Ficaram instalados no Hotel Casa Branca: Agatha Christie, Miss Marple e Hercule Poirot, o belga. Este, quando Miss Marple explicou a razão pela qual Tommy e Tuppence não estavam presentes, não quis ficar na sombra. Deu um passo em frente e apresentou-se: “Eu sou Poirot e estou aqui com todas as minhas células cinzentas”; Conan Doyle e os amigos inseparáveis, Sherlock Holmes e o Dr. Watson; Georges Simenon e Maigret; Francisco José Viegas e o seu amigo Jaime Ramos que ficaram no mesmo quarto para dividirem a despesa porque o Ministério da Cultura não patrocinava eventos; José Rodrigues dos Santos e Noronha, também juntos pois ainda tinham de decifrar algo naquela noite; Varatojo, com o seu cachimbo; Stanley Gardner e Perry Mason. Estes partilharam o quarto para cederem a Della Street o restante.

Às 19.00 foi servido um beberete. O Porto Cálem gerou boa disposição e constantes elogios.

*****

Sexta-feira, dia 5, trouxe um acontecimento desagradável: Poe foi encontrado no quarto, asfixiado por uma almofada. Dupin assegurou que se levantara cedo, que falara para ele à saída e não obtivera resposta, pensara que fazia a ressaca da muita bebida da véspera. Ficou consternado, apático, não almoçou e foi levado para o quarto dos empregados, onde dormiu todo o dia.

Haskins telefonou à Polícia e depois dirigiu-se ao Pavilhão. Já ali estavam, prontos para o encontro programado para as 10.00 horas, todos os convocados. Que fazer?

Cumprimentou, contou o que acontecera, pediu desculpa pelo facto de ser inviável o cumprimento do programa e fez uma proposta: a atividade de sexta realizar-se-ia no domingo e, na sexta-feira que decorria, far-se-ia o sightseeing agendado para domingo. Os visitantes teriam de ir sós ou em pequenos grupos. Foi feita uma votação e a troca foi aceite.

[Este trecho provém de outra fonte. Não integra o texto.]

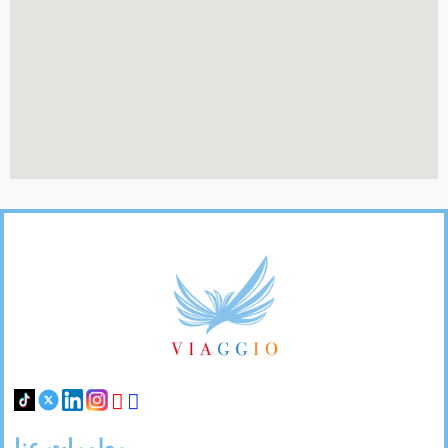
31
30
29
28
27
Footer
Links
معلومات عنا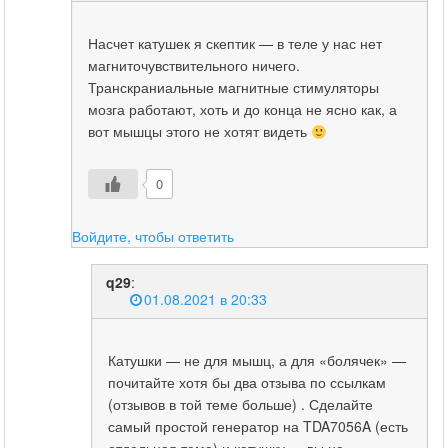
Насчет катушек я скептик — в теле у нас нет
магниточувствительного ничего.
Транскраниальные магнитные стимуляторы
мозга работают, хоть и до конца не ясно как, а
вот мышцы этого не хотят видеть
0
Войдите, чтобы ответить
q29
:
01.08.2021 в 20:33
Катушки — не для мышц, а для «болячек» —
почитайте хотя бы два отзыва по ссылкам
(отзывов в той теме больше) . Сделайте
самый простой генератор на TDA7056A (есть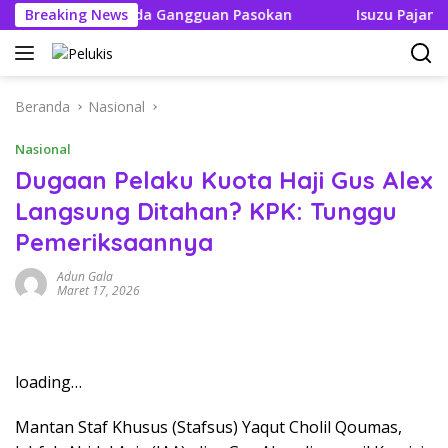
Langsung
 Tak Boleh Ada Gangguan Pasokan
Breaking News
Isuzu Pajang Modif
ke
konten
Beranda
Nasional
Nasional
Dugaan Pelaku Kuota Haji Gus Alex
Langsung Ditahan? KPK: Tunggu
Pemeriksaannya
Adun Gala
Maret 17, 2026
loading…
Mantan Staf Khusus (Stafsus) Yaqut Cholil Qoumas,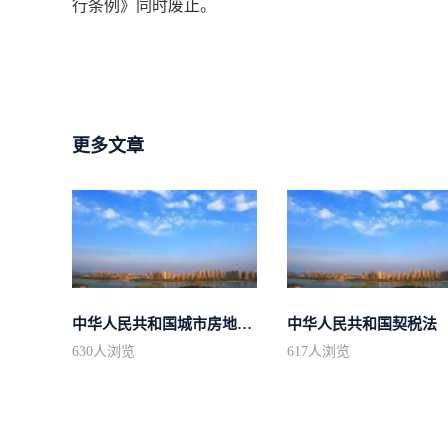
行条例》同时废止。
更多文章
中华人民共和国城市房地产管理法
中华人民共和国契税法
630
人浏览
617
人浏览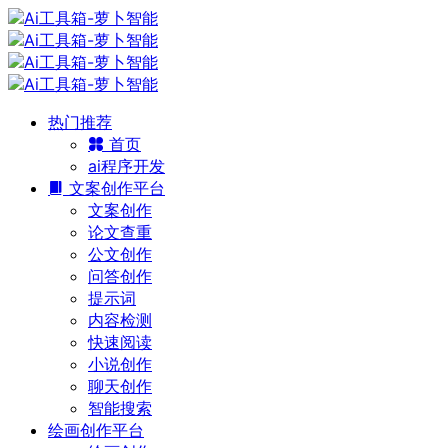
热门推荐
首页
ai程序开发
文案创作平台
文案创作
论文查重
公文创作
问答创作
提示词
内容检测
快速阅读
小说创作
聊天创作
智能搜索
绘画创作平台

No entanto, Haskins achou-se no dever de, para além de uns mapas, dar umas dicas para a visita. Aos amantes de arte recomendou a Casa-Museu Teixeira Lopes ou o Centro Interpretativo do Património da Afurada onde os artistas do Grupo Silvarte expõem. Ainda na Afurada, aconselhou um robalo fresco, um passeio a pé pelas zonas piscatórias, ou um mergulho numa das muitas praias. Caminhando para leste, chegariam ao Cabedelo e encantar-se-iam com a imensa variedade de aves. Cansados? No Douro Marina podiam relaxar e tomar um cafezinho. Aves, mas não marítimas, podiam vê-las no Zoo Santo Inácio. Porque não uma ida ao Parque Biológico de Gaia ou inspirar o cheiro do Cantinho das Aromáticas? E, last but not least: ninguém podia perder o Mosteiro da Serra do Pilar e o Miradouro do Jardim do Morro. Este proporciona uma vista deslumbrante do Rio Douro, um rio de ouro, com os seus barcos rabelos carregados de turistas, deslizando sob as várias pontes. Na margem de lá está o Porto, com destaque para a sua Torre dos Clérigos e a sua Ribeira apinhada de turistas. Podem descer no teleférico ou no metro e passear na Marginal, ver a Capela do Senhor da Pedra num rochedo à beira-mar. Tirem fotografias, amigos! Comprem souvenirs! Vão às caves, provem os vinhos e não se esqueçam dos amigos que lá nas vossas terras ainda não provaram o precioso néctar. Somos o berço do Vinho do Porto!